ERIC AMBLER – The Siege of the Villa Lipp. Random House, US, hardcover, 1977. Ballantine, US, paperback, 1978. First published in the UK as Send No More Roses: Weidenfeld & Nicolson, hardcover, 1977; Fontana-Collins, UK, paperback, 1979.

   Eric Ambler is something of a rarity among writers in that his inimitable style neither withered nor grew stale over the years. Late in his career he still turned out superb thrillers like Doctor Frigo or Levanter, as fresh and imaginative as his early work. That isn’t to say his work was always equally brilliant, but over his long career I find nothing severely wanting. Mid-level Ambler, or in collaboration as Charles Rodda, is still well worth reading.

   The Siege of the Villa Lipp is well above mid-level in anyone’s estimation, and takes head on a theme that Ambler developed over the course of his career, that of the Able Criminal, a shadowy figure with a hand in most crimes yet who is unknown to police, not even as a person of interest; a super-criminal more able and better concealed than any Carl Peterson, Dr. Fu Manchu, or Ernst Stavro Blofield.

   The figure of the Able Criminal first appears in fledgling form in the mysterious Dimitrios in Coffin for Dimitrios. Across the years others have borrowed him, most notably Orson Welles in Mr. Arkadin and John Le Carré in The Night Manager.

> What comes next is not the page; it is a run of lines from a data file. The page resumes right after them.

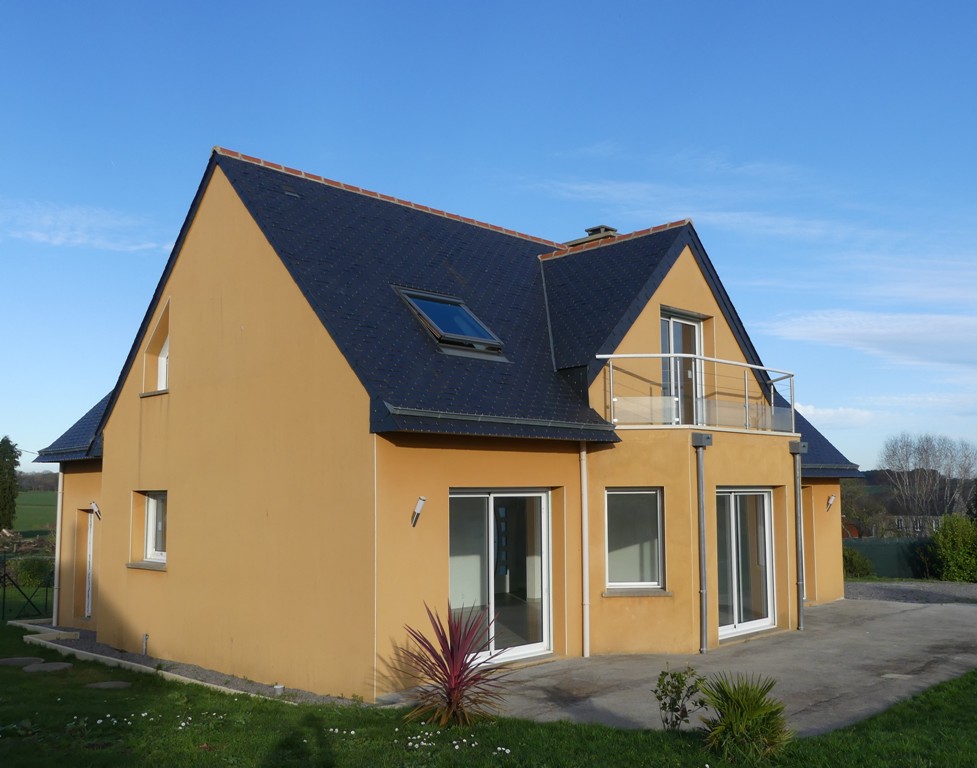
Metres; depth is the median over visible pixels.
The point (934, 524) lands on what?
distant house
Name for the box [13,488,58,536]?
field
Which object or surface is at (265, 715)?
lawn
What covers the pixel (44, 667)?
stepping stone
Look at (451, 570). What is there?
sliding glass door
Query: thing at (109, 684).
stepping stone
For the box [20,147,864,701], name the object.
house
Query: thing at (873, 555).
fence
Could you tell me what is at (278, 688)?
pipe
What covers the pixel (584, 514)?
downspout
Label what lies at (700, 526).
downspout
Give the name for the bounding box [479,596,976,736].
patio
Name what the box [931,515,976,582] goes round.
shrub
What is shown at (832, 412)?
cloud
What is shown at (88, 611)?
side door
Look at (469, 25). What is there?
sky
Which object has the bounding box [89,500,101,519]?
wall lamp
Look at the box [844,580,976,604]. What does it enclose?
gravel driveway
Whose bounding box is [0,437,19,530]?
tree
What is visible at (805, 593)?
door
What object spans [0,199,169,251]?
cloud
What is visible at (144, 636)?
pipe
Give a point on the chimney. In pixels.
(592, 230)
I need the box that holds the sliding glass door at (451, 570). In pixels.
[447,489,553,665]
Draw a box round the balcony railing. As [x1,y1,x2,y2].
[595,353,795,435]
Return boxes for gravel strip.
[25,622,363,705]
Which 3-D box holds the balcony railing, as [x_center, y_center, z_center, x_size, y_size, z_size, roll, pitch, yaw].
[3.039,0.158,12.990,4.266,1.109,1.358,6,-9,-45]
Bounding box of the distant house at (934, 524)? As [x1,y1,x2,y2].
[840,513,942,539]
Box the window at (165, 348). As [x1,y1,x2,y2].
[142,299,169,394]
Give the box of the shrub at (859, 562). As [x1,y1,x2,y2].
[842,546,874,578]
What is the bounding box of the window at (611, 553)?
[605,487,663,590]
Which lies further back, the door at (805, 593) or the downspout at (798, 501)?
the door at (805, 593)
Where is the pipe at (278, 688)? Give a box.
[273,683,284,695]
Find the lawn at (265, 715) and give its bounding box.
[0,620,976,767]
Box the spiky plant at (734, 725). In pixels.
[696,674,792,758]
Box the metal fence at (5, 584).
[0,553,55,622]
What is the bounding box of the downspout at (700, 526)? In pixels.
[692,434,709,654]
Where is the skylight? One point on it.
(455, 307)
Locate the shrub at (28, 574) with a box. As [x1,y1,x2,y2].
[9,555,53,586]
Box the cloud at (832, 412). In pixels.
[793,402,875,428]
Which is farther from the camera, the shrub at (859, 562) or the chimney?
the shrub at (859, 562)
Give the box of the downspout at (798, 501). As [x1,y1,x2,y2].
[789,441,805,632]
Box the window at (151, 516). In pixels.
[143,491,166,563]
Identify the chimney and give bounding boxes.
[565,224,618,246]
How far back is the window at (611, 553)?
12.09 m
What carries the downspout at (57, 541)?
attached to the house at (111, 501)
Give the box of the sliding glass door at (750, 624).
[715,487,776,639]
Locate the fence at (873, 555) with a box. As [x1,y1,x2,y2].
[842,537,939,579]
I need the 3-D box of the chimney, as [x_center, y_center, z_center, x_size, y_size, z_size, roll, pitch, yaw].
[2.033,-2.372,17.620,0.711,1.204,0.865,6,-9,-45]
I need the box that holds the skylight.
[395,286,507,357]
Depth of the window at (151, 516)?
12.66 m
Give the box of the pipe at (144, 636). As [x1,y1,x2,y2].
[141,632,148,654]
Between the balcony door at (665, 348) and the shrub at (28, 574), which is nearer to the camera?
the balcony door at (665, 348)
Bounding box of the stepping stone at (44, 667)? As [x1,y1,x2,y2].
[23,661,72,672]
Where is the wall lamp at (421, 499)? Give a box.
[410,496,426,526]
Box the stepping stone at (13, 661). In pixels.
[0,656,44,666]
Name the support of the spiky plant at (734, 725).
on the lawn at (265, 715)
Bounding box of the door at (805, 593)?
[799,486,813,600]
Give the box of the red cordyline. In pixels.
[397,600,511,727]
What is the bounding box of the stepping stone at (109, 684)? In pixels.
[87,680,132,688]
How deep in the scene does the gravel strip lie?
11.10 m
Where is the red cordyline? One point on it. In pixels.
(453, 653)
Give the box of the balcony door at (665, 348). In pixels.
[659,309,703,427]
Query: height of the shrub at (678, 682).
0.623 m
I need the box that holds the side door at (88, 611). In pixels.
[84,510,95,620]
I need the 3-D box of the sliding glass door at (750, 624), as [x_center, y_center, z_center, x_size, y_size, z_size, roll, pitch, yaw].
[3.617,2.615,13.421,2.168,2.193,0.252,6,-9,-45]
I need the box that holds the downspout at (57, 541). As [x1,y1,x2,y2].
[51,470,64,625]
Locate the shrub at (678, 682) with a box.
[653,665,706,731]
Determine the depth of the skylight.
12.07 m
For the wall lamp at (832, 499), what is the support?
attached to the house at (111, 501)
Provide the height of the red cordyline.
1.187 m
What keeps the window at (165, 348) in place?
in the house at (111, 501)
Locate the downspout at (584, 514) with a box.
[580,442,590,657]
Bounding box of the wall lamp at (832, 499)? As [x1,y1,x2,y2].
[825,494,835,511]
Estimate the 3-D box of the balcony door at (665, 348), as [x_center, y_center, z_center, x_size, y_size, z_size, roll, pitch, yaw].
[2.818,0.012,13.824,1.129,2.162,0.315,6,-9,-45]
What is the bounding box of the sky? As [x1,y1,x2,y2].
[1,0,976,462]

   He is a figure that dates to the beginning of the genre, think of Poe’s “The Man in the Crowd,” the least likely of unlikely suspects, the spider at the center of the web. John Buchan exploited him in several thrillers in various guises including The Thirty-Nine Steps, The Power House, The Three Hostages, and The Man From the Norlands. Hitchcock uses him as well. Auric Goldfinger, Mr. Big, Doctor No, and Emile Largo in Ian Fleming’s James Bond novels are all examples of the form. He makes fleeting appearances in other books by Ambler, in the forefront of A Kind of Anger, but it is not until this book that he takes center stage, in far more subtle form than most of his co-conspirators.

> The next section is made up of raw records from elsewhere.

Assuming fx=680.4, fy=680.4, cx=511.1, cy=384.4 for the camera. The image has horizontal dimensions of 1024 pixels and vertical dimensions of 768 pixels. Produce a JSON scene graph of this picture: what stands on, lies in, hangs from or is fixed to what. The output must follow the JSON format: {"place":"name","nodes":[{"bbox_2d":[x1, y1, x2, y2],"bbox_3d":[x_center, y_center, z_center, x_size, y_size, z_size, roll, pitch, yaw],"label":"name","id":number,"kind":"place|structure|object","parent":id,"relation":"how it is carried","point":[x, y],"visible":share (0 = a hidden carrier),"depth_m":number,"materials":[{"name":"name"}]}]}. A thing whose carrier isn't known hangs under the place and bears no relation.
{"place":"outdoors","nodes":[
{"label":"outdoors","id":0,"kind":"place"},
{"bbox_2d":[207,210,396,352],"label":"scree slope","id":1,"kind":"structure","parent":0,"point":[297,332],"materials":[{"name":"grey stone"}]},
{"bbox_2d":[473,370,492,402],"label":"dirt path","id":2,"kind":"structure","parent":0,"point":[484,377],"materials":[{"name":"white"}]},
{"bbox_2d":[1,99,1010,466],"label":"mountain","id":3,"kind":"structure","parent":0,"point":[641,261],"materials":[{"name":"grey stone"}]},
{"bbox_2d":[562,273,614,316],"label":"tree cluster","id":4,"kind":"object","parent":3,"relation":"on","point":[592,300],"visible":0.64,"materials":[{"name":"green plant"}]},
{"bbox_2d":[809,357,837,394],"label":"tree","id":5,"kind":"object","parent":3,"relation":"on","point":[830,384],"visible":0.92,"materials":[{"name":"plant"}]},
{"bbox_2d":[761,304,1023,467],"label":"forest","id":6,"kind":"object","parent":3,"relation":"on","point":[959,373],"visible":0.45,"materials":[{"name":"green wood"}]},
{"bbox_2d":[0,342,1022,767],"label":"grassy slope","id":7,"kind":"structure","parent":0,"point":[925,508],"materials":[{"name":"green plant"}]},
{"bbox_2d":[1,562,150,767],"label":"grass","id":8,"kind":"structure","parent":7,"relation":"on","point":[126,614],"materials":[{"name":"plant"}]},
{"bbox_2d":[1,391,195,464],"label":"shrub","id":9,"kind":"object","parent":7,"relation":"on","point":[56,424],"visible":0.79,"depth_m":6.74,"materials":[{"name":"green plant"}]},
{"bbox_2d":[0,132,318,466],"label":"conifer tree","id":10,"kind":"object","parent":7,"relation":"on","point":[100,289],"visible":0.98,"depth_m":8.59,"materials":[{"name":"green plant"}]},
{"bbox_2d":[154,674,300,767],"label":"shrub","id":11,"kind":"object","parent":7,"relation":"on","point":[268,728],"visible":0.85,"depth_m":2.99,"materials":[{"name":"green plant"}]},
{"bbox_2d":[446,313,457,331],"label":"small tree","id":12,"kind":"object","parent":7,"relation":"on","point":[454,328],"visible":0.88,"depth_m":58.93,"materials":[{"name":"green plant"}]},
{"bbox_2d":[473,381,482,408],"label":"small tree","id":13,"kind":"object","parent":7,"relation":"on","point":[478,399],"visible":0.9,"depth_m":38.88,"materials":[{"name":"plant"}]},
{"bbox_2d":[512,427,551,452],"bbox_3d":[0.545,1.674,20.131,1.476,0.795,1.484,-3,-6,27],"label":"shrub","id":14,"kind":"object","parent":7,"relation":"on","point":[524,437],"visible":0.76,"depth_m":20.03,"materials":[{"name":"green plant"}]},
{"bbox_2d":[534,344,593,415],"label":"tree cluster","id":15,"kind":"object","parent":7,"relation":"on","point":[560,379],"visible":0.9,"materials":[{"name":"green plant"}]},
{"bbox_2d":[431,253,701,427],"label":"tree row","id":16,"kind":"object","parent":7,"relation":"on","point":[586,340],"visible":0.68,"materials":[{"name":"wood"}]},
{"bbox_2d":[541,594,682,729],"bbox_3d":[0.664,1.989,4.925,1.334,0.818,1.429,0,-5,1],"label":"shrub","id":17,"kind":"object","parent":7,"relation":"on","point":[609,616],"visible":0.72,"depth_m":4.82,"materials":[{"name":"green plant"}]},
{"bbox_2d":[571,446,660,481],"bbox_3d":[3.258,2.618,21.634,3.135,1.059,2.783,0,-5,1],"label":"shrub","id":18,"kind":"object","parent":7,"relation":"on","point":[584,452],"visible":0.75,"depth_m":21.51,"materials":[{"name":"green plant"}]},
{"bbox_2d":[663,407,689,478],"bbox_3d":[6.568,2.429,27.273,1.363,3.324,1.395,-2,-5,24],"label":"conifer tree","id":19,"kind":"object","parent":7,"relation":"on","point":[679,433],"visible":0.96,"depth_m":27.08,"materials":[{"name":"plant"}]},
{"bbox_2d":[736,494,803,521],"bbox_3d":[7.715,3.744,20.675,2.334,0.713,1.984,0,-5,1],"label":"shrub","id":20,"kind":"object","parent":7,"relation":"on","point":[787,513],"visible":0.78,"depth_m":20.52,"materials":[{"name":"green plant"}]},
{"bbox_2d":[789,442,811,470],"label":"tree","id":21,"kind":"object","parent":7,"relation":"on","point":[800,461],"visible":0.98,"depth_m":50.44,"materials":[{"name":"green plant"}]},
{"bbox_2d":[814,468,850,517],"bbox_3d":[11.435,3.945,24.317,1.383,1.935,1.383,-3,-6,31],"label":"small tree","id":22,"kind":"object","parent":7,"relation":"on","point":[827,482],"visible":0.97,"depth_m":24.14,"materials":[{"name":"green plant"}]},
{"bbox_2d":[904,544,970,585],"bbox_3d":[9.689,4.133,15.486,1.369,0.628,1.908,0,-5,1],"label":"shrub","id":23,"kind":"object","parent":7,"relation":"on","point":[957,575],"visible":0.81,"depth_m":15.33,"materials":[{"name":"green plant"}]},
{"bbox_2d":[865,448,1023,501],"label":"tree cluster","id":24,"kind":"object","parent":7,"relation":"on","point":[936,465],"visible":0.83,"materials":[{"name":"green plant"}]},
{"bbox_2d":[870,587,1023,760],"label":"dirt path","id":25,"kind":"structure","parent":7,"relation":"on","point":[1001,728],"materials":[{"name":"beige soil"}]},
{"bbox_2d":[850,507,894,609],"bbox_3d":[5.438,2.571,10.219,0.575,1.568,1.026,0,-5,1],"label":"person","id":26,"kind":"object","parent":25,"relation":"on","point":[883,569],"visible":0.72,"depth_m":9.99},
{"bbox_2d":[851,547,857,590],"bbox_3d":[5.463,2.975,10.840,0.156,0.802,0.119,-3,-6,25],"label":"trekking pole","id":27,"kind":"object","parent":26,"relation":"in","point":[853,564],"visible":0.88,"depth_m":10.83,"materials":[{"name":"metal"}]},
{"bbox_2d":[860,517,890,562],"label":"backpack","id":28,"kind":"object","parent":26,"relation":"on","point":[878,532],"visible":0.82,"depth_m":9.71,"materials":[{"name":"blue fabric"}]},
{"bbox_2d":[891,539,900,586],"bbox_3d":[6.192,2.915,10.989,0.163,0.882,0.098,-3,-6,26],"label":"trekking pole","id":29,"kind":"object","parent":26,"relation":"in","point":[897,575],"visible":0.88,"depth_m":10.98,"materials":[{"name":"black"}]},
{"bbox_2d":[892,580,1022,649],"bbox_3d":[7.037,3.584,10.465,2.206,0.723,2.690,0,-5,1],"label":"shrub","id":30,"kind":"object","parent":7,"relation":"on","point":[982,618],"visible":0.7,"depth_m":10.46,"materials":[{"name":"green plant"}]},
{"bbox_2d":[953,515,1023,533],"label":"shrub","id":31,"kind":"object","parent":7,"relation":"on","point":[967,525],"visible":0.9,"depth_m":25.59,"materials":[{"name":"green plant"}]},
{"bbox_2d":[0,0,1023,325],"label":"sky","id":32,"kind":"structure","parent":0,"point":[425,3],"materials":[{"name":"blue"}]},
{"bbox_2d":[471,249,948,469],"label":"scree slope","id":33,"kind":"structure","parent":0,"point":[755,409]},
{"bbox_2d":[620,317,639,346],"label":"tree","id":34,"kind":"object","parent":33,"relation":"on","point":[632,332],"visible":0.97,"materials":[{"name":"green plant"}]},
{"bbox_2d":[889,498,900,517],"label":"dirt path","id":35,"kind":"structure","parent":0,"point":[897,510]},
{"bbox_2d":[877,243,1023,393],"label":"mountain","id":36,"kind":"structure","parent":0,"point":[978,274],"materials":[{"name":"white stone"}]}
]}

   In the real world he is modeled on men such as Otto Skorzeny, Aristotle Onassis, Sir Basil Zarahoff, John D. Rockefeller, and J. P. Morgan.

   The narrator of The Siege of the Villa Lipp is Paul Firman, himself an Able Criminal.

   Or is he? According to Firman, he is only a not quite innocent caught between a team of academics who think they have uncovered his secret and have gathered at his remote Italian villa to blackmail him into an in-depth interview, and the real Able Criminal, the dangerous Mr. X Firman has partnered with for most of his career, a shadowy figure manipulating in the background.

   While not as funny as the adventures of Arthur Abdel Simpson in Ambler’s The Light of Day (Topkapi) and Dirty Story, Lipp is as droll as an Ealing comedy (albeit a dark and at times violent one), and as easy to cast. It’s hard not to see James Mason or Alec Guinness as Firman, Peter Sellers, in makeup of course, as Professor Krom, the academic who sees in Firman the final proof of his disputed theory, and so on down the line from Krom’s unctuous assistants to Firman’s staff, the ever-wily Yves, and Firman’s beautiful and brilliant mistress Melanie.

   The siege of the title proves no metaphor for Firman, his guests, and his allies, find themselves literally under siege from the mysterious X when he learns of Krom’s investigations — under siege and under the gun from within, and from without. Watching Firman scheme, wrangle, and ultimately triumph proves great fun as well as revealing of the Able Criminal at work.

   Siege offers, aside from first class thrills, a glimpse at the dangerous world of high finance, several well drawn character studies — not the least its protagonist — fine suspense, a clever detective story, and several startling revelations, especially those Firman discovers about himself, some far more revealing than he would like.

   Is he the Able Criminal of Krom’s theory, or a semi-innocent caught between dangerous forces is the question Ambler asks, and as fits the subject no two characters in the book offer the same answer. Krom, who is presented with a mix of humor and admiration, has one answer, and Firman himself another. Is Firman the spider or the fly, or, unwittingly perhaps, both?

   The Siege of the Villa Lipp is Ambler’s penultimate novel, but shows no sign of weariness or the kind of neutral writing too often associated with writers near the end of their career. There is still about it the same sense of a glimpse into a twilight world we only suspect, the same fascination with characters on the edge of the civilized society we think we live in, and the same gift for explaining the convoluted and complex ways of finance, crime, and espionage at the highest and lowest levels with perfect reportorial skills. The Old Master proves again why he was an Old Master of the form.

   I’m only sad I can’t read all his books again for the first time.